I too lost my Mum February this year. It sounds like we had similar relationships with our Mum’s. I miss her badly. We did not live close by but she was my go to person if I needed help, validation or just a chat. I miss her texts and our updates on the phone. I don’t feel my closest friends can come close to what she provided me with. Mum’s know us from our very beginning, they are proud of us like nobody else is, they can tell it how it is and listen to us and keep us grounded.

Lockdown exasperates everything and I hope that as lockdown starts to ease you will find comfort being able to see family and friends. People who knew your Mum and whom you can meet face to face and share memories.

Have you spoken to a bereavement councillor?
I have began to read Jeff Braziers book, The Grief Survival Guide.
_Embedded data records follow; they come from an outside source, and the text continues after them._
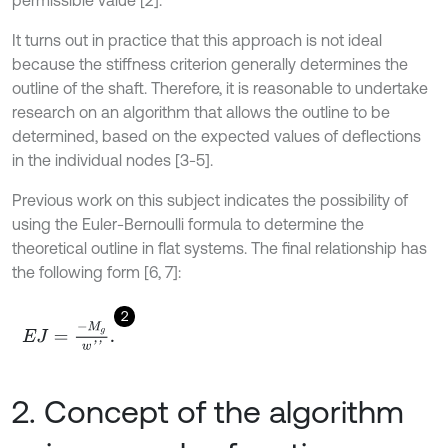
permissible value [2].
It turns out in practice that this approach is not ideal
because the stiffness criterion generally determines the
outline of the shaft. Therefore, it is reasonable to undertake
research on an algorithm that allows the outline to be
determined, based on the expected values of deflections
in the individual nodes [3-5].
Previous work on this subject indicates the possibility of
using the Euler-Bernoulli formula to determine the
theoretical outline in flat systems. The final relationship has
the following form [6, 7]:
2
E
J
=
-
M
g
w
'
'
.
2. Concept of the algorithm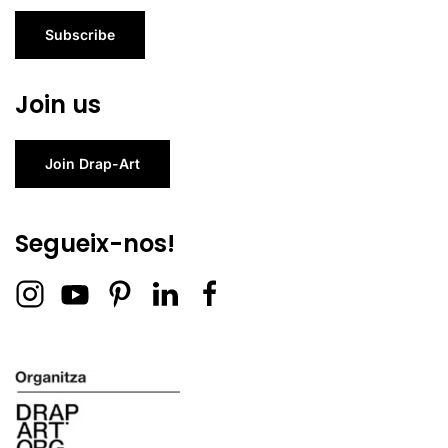
Subscribe
Join us
Join Drap-Art
Segueix-nos!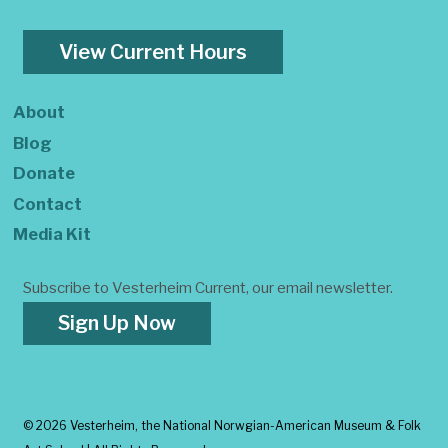
View Current Hours
About
Blog
Donate
Contact
Media Kit
Subscribe to Vesterheim Current, our email newsletter.
Sign Up Now
©
2026 Vesterheim, the National Norwgian-American Museum & Folk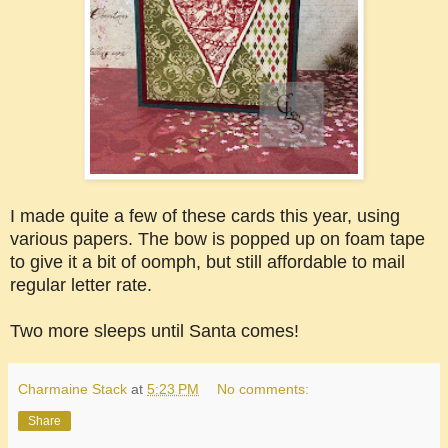
I made quite a few of these cards this year, using
various papers. The bow is popped up on foam tape
to give it a bit of oomph, but still affordable to mail
regular letter rate.
Two more sleeps until Santa comes!
Charmaine Stack
at
5:23 PM
No comments:
Share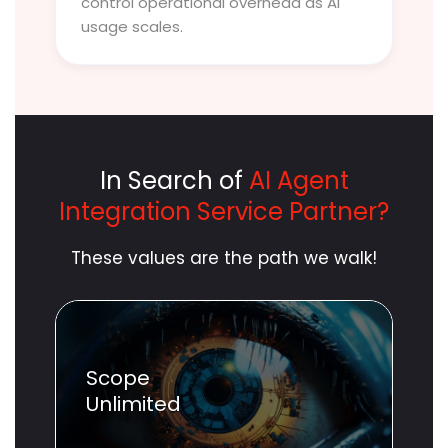
control operational overhead as AI
usage scales.
In Search of
AI Agent
Integration Service Partner?
These values are the path we walk!
Scope
Unlimited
I’m not long into it but it is helping me.

Being on here is helpful. I wouldn’t want anyone to have to experience grief but speaking to others who are experiencing loss is a comfort to know we are not alone in this journey.

I look back at our text messages and it gives relief it just reminds me of the love we had for each other, fun we shared and keeps her spirit alive.

Sending you lots of best wishes x

Hi Deb,
Thank you for your reply. I’m sorry that you lost your Mom too. We do seem to have had similarly close relationships with our Moms. Unfortunately she couldn’t text and I don’t have any voicemails from her. I thought I was coping but realise now that I’m worse than ever. My sons can’t talk about their Nan and my grief is so strong that it’s affecting them, so I don’t cry when I’m with them. My Mom lived in the same road as me which is making it more difficult. I never got the chance to say goodbye, she would have been wondering why I wasn’t with her. The guilt I’m carrying is becoming too much for me to bear. I haven’t been able to get counselling, so thought I’d turn to the internet. I’m glad I found this site as I know I’m not on my own.
Best wishes, you too are in my thoughts.